Apesar de o dólar se valorizar contra pares fortes, a moeda americana seguiu perdendo terreno contra o real por dois fatores. O primeiro é a melhora nos termos de troca, visto que o petróleo Brent opera acima de US$ 90 por barril e o Brasil é exportador líquido da commodity. O segundo é a demanda por operações de arbitragem via carry trade, considerando que os juros reais brasileiros estão elevados, mas devem ceder. Como resultado, a divisa brasileira teve o segundo melhor desempenho entre pares emergentes - atrás apenas do peso colombiano.
O dólar à vista caiu 0,31%, a R$ 5,0737, no menor nível de fechamento desde 15 de junho e o futuro para agosto cedia 0,39%, a R$ 5,0860, por volta das 17 horas, destoando da alta de 0,23% do DXY, índice que mede a moeda americana contra pares fortes. Na semana, o dólar recua 0,73%, no mês, -1,73% e no ano, -7,57%, contra a divisa local.
A tensão no Oriente Médio segue impulsionando os preços do petróleo, após sinalizações de que o grupo iemenita Houthi pode interromper o fluxo no Estreito de Bab-el-Mandeb.

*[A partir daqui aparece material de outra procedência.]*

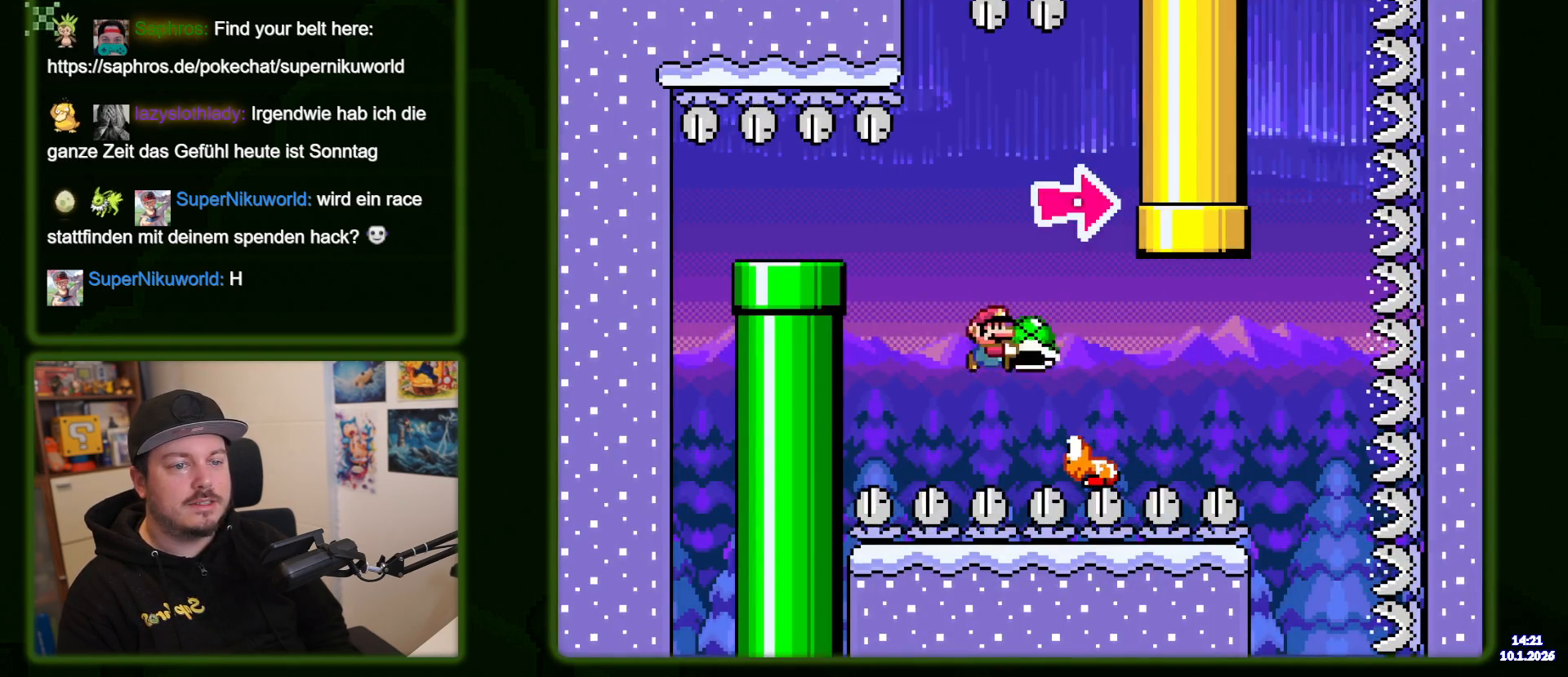
{"buttons": ["B", "DPAD_RIGHT"], "events": [[33, "DPAD_RIGHT", "up"], [67, "DPAD_LEFT", "down"], [383, "DPAD_LEFT", "up"], [433, "DPAD_RIGHT", "down"], [450, "Y", "up"]]}
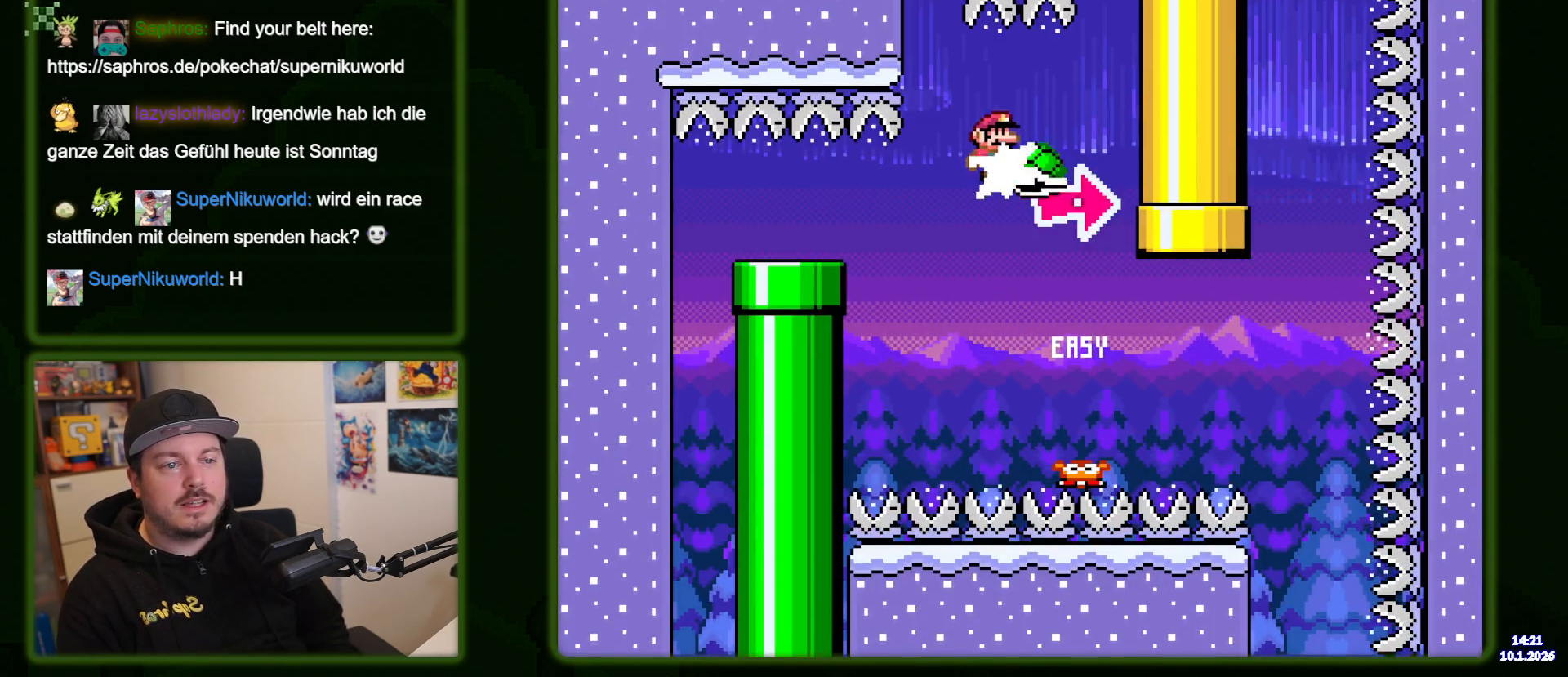
{"buttons": ["B", "Y", "DPAD_RIGHT"], "events": [[17, "Y", "down"], [50, "DPAD_RIGHT", "up"], [317, "DPAD_RIGHT", "down"]]}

No fechamento, o Brent para setembro - referência para a Petrobras - encerrou em alta de 2,00%, a US$ 91,01 o barril.
"A ameaça dos Houthis, aliados do Irã, pode virar um problema maior para o fluxo global de petróleo", comenta a coordenadora de alocação e inteligência da Avenue, Juliana Benvenuto. Ela destaca, ainda, que a guerra entre Estados Unidos e Irã completou 10 dias consecutivos de ataques e que o presidente dos EUA, Donald Trump, negou interesse em conversar com Teerã no momento.
Para o economista-chefe da Nomos, Beto Saadia, diferentemente de quando há um estresse firme que leva o petróleo a US$ 120 por barril, gerando uma aversão a risco muito grande, o cenário atual é de estabilização de preço da commodity na casa de US$ 85 a US$ 95 por barril - o que é positivo para o Brasil, que tem uma economia baseada em commodities. "O fator de diversificação do portfólio estrangeiro ajuda nossa moeda", afirma.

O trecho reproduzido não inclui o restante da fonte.